Krupp Internships / Praktika

Berthold Beitz, Chair of the Krupp Foundation: In Memoriam

Berlin, August 2, 2013

Dear Krupp Interns,

Berthold Beitz, the man who stood with you in the Villa Hügel photo, who initiated your Internship Program 31 years ago, Chair and founder of the Alfried Krupp von Bohlen und Halbach-Foundation, died at the age of 99 in his vacation home on the North Sea island of Sylt on Tuesday, July 30. This acacemic year's group of interns was the last group to meet him. I attach the official announcement of his death and tribute to his accomplishments issued by the Krupp Foundation.

Herr Beitz was an exemplary man. He was indisputably the most renowned corporate leader in the last 60 years in Germany. But his perspectives were broader, his humanity deeper, than many of his generation. He was humble and understated about the courage he had shown, with his wife, in saving over 200 Jews from Nazi death camps; when he once described to me, with characteristic modesty, what he had done back then, he said simply: "I was not a resistance fighter; what my wife and I did was just the human thing to do." Beitz was an open and progressive man; he publicly opposed Konrad Adenauer's Cold War politics, was an early proponent of détente, wanted to normalize trade with the Soviet Union and East Germany, and persuaded Alfried Krupp, who had spent time in prison for his firm's use of slave labor during WWII, to turn the family fortune into a public foundation. Beitz was from a humble, small-town background (the family did not have enough money for him to attend college) and had an alert, interested way of being with people that made him a natural leader; he commanded great respect, but without arrogance. Over the years, he shook the hand of almost all 1100 of you, asking you where you came from, where you would be interning, often commenting on his own experience with a given firm or a city. When we met with him this May he was too weak to welcome this yearís interns individually, but he gave a warm wave of welcome and posed with us for the annual group photo; his mind was sharp as ever, but he was no longer able to walk without support - and it was my priviledge to provide it that day.

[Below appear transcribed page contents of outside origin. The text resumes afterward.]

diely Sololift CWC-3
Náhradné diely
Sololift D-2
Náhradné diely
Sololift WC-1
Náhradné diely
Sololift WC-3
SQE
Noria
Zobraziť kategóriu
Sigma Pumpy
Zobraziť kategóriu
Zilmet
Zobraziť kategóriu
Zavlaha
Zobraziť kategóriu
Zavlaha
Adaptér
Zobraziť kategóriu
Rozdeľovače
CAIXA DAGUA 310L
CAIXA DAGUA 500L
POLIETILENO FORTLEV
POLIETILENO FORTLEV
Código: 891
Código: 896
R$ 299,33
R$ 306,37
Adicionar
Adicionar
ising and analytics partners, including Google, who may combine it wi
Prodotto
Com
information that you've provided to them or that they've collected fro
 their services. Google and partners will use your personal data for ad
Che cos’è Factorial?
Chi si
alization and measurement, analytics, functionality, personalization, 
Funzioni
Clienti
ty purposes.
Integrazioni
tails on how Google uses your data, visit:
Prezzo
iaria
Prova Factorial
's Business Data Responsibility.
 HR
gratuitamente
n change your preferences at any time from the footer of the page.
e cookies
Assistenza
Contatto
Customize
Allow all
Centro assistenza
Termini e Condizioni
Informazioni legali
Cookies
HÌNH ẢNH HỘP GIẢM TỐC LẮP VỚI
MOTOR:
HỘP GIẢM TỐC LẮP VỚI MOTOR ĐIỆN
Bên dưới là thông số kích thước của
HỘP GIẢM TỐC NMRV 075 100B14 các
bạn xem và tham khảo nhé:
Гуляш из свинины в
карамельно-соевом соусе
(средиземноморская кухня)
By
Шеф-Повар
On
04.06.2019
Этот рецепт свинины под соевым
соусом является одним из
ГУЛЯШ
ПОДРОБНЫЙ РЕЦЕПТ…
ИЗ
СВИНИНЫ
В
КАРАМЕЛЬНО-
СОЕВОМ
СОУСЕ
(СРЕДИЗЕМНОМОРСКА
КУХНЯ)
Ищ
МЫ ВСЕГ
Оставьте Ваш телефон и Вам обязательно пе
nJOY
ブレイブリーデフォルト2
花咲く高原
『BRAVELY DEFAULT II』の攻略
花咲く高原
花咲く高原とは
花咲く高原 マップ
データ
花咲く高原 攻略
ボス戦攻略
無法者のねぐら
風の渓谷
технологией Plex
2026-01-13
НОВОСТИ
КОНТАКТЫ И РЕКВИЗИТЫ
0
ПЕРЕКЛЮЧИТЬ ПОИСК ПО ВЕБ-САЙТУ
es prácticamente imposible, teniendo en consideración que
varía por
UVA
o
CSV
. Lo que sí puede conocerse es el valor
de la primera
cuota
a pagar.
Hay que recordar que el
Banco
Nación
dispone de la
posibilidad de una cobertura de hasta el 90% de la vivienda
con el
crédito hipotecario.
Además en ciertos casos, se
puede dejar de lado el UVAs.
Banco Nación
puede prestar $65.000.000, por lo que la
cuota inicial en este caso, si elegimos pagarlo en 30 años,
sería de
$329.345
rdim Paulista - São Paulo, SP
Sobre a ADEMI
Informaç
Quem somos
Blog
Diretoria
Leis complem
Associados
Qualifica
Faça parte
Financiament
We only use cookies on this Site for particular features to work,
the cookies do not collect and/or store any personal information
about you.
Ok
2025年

Your program was his program; Berthold Beitz personally proposed, in 1982, that the Foundation provide funds to develop an internship program for Stanford students in Germany. The rest is history. All who knew him were hoping that Herr Beitz would live to celebrate his 100th. At 99 he was still very much in charge of the Foundation; in June, Director of Overseas Studies, Prof. Ramon Saldivar and I visited the Foundation to express the gratitude of the University for three decades of support, but Mr. Beitz himself was unfortunately unable to meet with us personally that day.

Last year, at the festive Villa Hügel luncheon Mr. Beitz hosted for the 30th anniversary of the Krupp Internship Program, alumnus Claus Zoellner (who had visited Beitz, with whom he had a cordial relationship, on Stanford's behalf in 1982 and walked out with the funding for our internship program) addressed the students, quoting a sentence from Pericles that Mr. Beitz has often said was a maxim for his own life. I share it at this sad time with all of you, who have benefitted from the generosity of this great and deeply human man: "Das Geheimnis des Glücks ist die Freiheit, das Geheimnis der Freiheit aber ist der Mut", in English roughly: "The secret of happiness is freedom; the secret of freedom, however, is courage."